___ Page text ___

# Squealing/Chirping in engine compartment



## TR-6060 (Mar 17, 2011)

Try engaging the AC compressor when the noise occurs and see if it disappears (and then reappears when you disengage the AC). Several folks have had compressors replaced due to bad pulley bearings which are in use when the AC is disengaged and the compressor pulley is freewheeling and then are motionless when the AC is engaged and the pulley locks to the compressor shaft when the clutch plate pulls in. Their pulley bearing noise would go away with the compressor engaged.


----------



## GoldenCruze (Dec 18, 2011)

One way to track down a noise in the engine compartment is to use a length of hose. Put one end next to your ear and carefully guide the other end around the engine. When the noise gets louder, you are closing in on it.


----------



## JoeyBones (Oct 22, 2011)

OK so an update:

Last weekend I took my Eco to the dealership for a 5k mile oil change to Mobil-1, tire rotation, and also to have this chirp looked at.

They heard it, told me it was a loud AC compressor bearing (even though I tried the test outlined above, and it had zero effect on whether or not the chirp was there), and that they had to special order a replacement compressor assembly. It should be in this week, and I'll receive a phone call to schedule service and setup a loaner car

So far I'm *mostly* happy with the dealership's response/attitude, considering the squeal goes away after about 5 minutes of driving - But it's worrisome that the part still never came in this week as I was told... I will call them today to see what's up.

Plus, when I got the car back, the AC was turned ON, which tells me they performed the same test I did before, without any change in the noise... So part of me thinks they will do the compressor job, only to still have the squeal coming from my engine bay...

We shall see...

Regards,

Bones


----------



## JoeyBones (Oct 22, 2011)

Slightly less happy w/ this dealership at this point.

I called. The parts had come in and nobody called like they said. OK, whatever, stuff happens. I take her in Monday evening to drop off and get a rental at N/C, since it's warranty work.

I noticed that they overfilled the oil by over a full quart. I mentioned it to the service manager, and he cut me off, basically said I was lying, that if the manual calls for 4.25, that's what I got (even after I told him how I was billed for 5 quarts). He didn't care about the fact that the dipstick was not even able to "register" the extent of the overfill until I drained a quart. He "assured" me the correct amount was put in.

But he is wrong. I have the extra quart + of Mobil-1 and "full" dipstick reading to prove it.

So I go on to mention the TPMS numbers being wrong, after the tire rotation (which I paid for as well). He has the nerve to make a "sigh" noise like he has better things to be doing.

Bought myself an inexpensive oil siphon/pump today so I can perform top-side changes, and will not be taking my car to this dealership again for anything aside from warranty work (knock on wood, I won't need them).

___

**Problem 1:** In the engine-squeal thread, what does GoldenCruze suggest using to track down a noise in the engine compartment?
**Problem 2:** Repeat the passage of the engine-squeal thread starting with "Try engaging the" and going on through "the compressor engaged.".
**Problem 3:** Carry on the engine-squeal thread, beginning right after its last sentence.
The listing that comes next is separate material from the engine-squeal thread.

___ Given data ___

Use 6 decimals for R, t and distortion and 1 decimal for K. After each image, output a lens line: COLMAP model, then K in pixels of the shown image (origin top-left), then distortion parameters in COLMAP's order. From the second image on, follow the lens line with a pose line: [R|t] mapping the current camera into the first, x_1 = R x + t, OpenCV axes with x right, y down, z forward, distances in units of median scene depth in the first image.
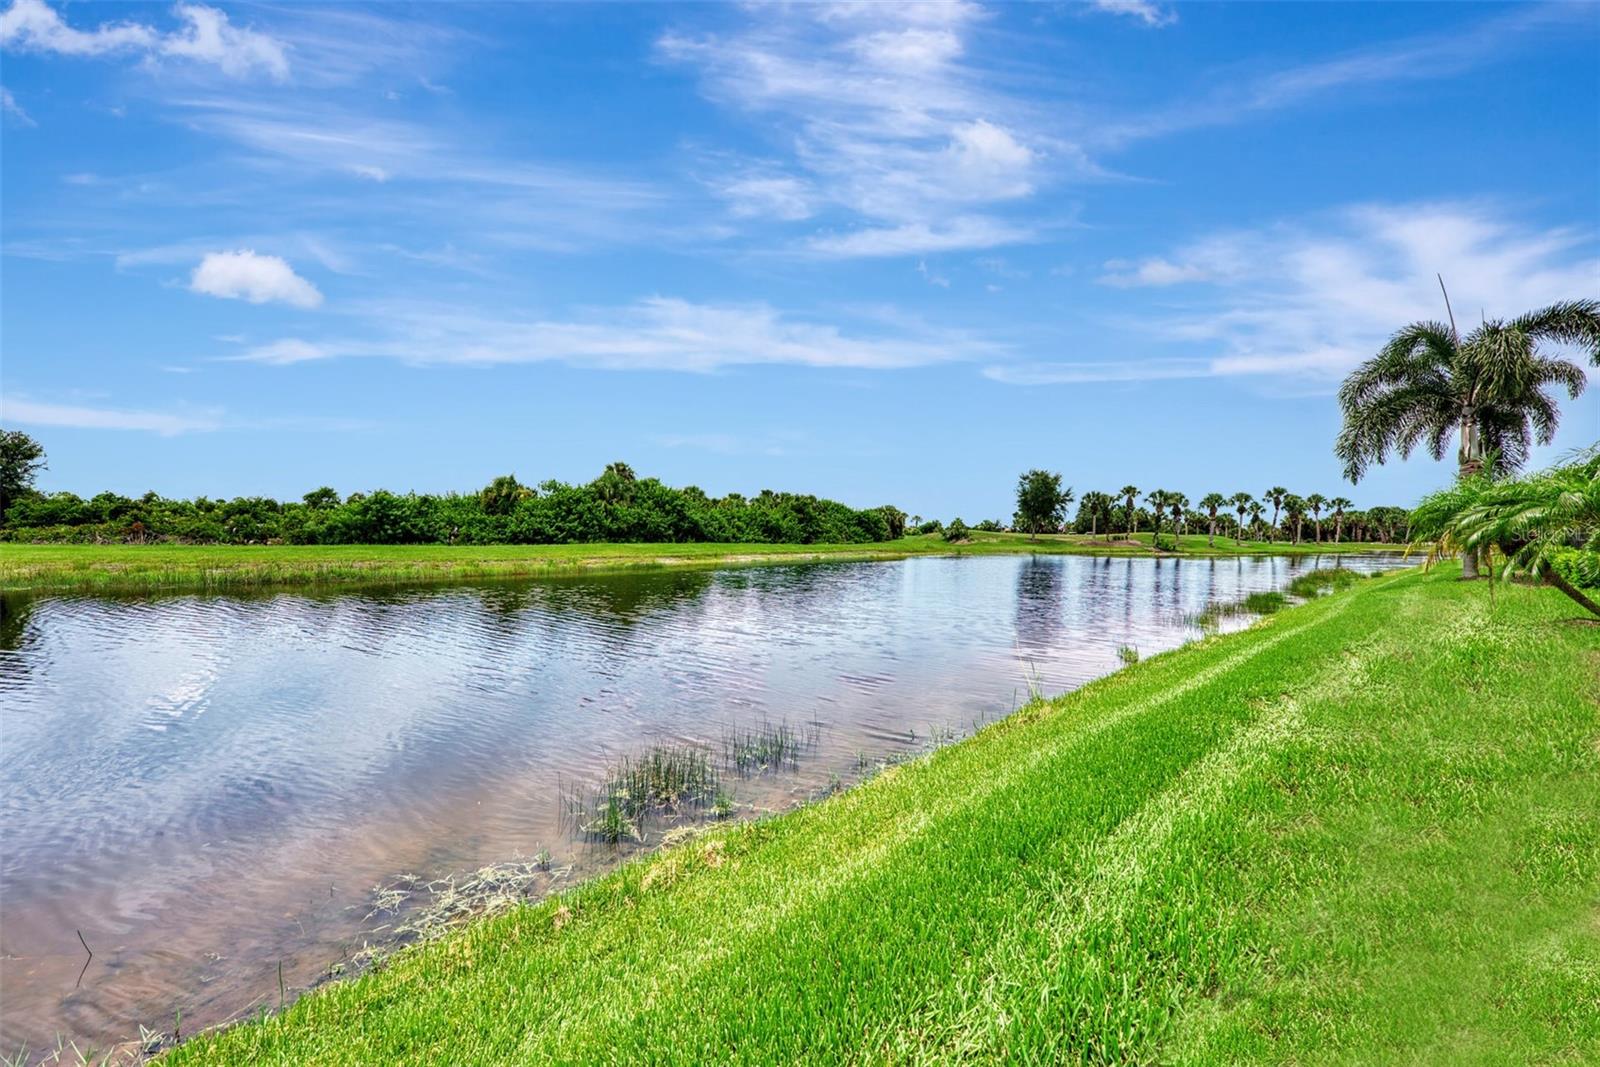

___

**Expected output 1:** A length of hose.

**Expected output 2:**
Try engaging the AC compressor when the noise occurs and see if it disappears (and then reappears when you disengage the AC). Several folks have had compressors replaced due to bad pulley bearings which are in use when the AC is disengaged and the compressor pulley is freewheeling and then are motionless when the AC is engaged and the pulley locks to the compressor shaft when the clutch plate pulls in. Their pulley bearing noise would go away with the compressor engaged.

**Expected output 3:**
Regards,

Bones


----------



## Jim Frye (Mar 16, 2011)

JoeyBones said:


> Bought myself an inexpensive oil siphon/pump today so I can perform top-side changes, and will not be taking my car to this dealership again for anything aside from warranty work (knock on wood, I won't need them).
> 
> Regards,
> 
> Bones


OK, there are other dealerships for warranty work, so why not tell Stacey and the rest of us who this dealership is?


----------



## CHUV (Jun 25, 2011)

I agree with Jim. Let the world know who these dicks are so we can avoid them. That's how it should always be.


----------



## JoeyBones (Oct 22, 2011)

Jim Frye said:


> OK, there are other dealerships for warranty work, so why not tell Stacey and the rest of us who this dealership is?


Once my warranty work on the pulley is done, I will be more than willing to divulge that info. Once I take return possession of the car after the work is done, I plan to talk to the service manager, just to politely let him know that at least one of his guys is not paying attention to detail, and that he perhaps should not be so quick to dismiss a customer as cluless...


I feel that we need to give others the info they need to "make things right." I, however, am free to move on while they sort out their training regimen.


Regards,


Bones


----------



## Chevy Customer Care (Oct 29, 2011)

JoeyBones said:


> Slightly less happy w/ this dealership at this point.
> 
> I called. The parts had come in and nobody called like they said. OK, whatever, stuff happens. I take her in Monday evening to drop off and get a rental at N/C, since it's warranty work.
> 
> ...


JoeyBones,
I understand your frustration with the dealership as well as your vehicle. I would like you to keep me posted on the outcome of your visit. If you have any further questions, comments or concerns please feel free to message me.
Thank you,
Stacy Chevrolet Customer Service


----------



## chevycruze7107 (Mar 6, 2012)

I just had my AC compressor replaced last week after hearing a strange flushing noise when idle to about 20MPH. Although that noise is gone, I now have a chirping noise as you're describing. This noise never occurred until after I got my car back, what could the problem be?


----------



## tvicars (Mar 30, 2011)

JoeyBones said:


> Once my warranty work on the pulley is done, I will be more than willing to divulge that info. Once I take return possession of the car after the work is done, I plan to talk to the service manager, just to politely let him know that at least one of his guys is not paying attention to detail, and that he perhaps should not be so quick to dismiss a customer as cluless...
> 
> 
> I feel that we need to give others the info they need to "make things right." I, however, am free to move on while they sort out their training regimen.
> ...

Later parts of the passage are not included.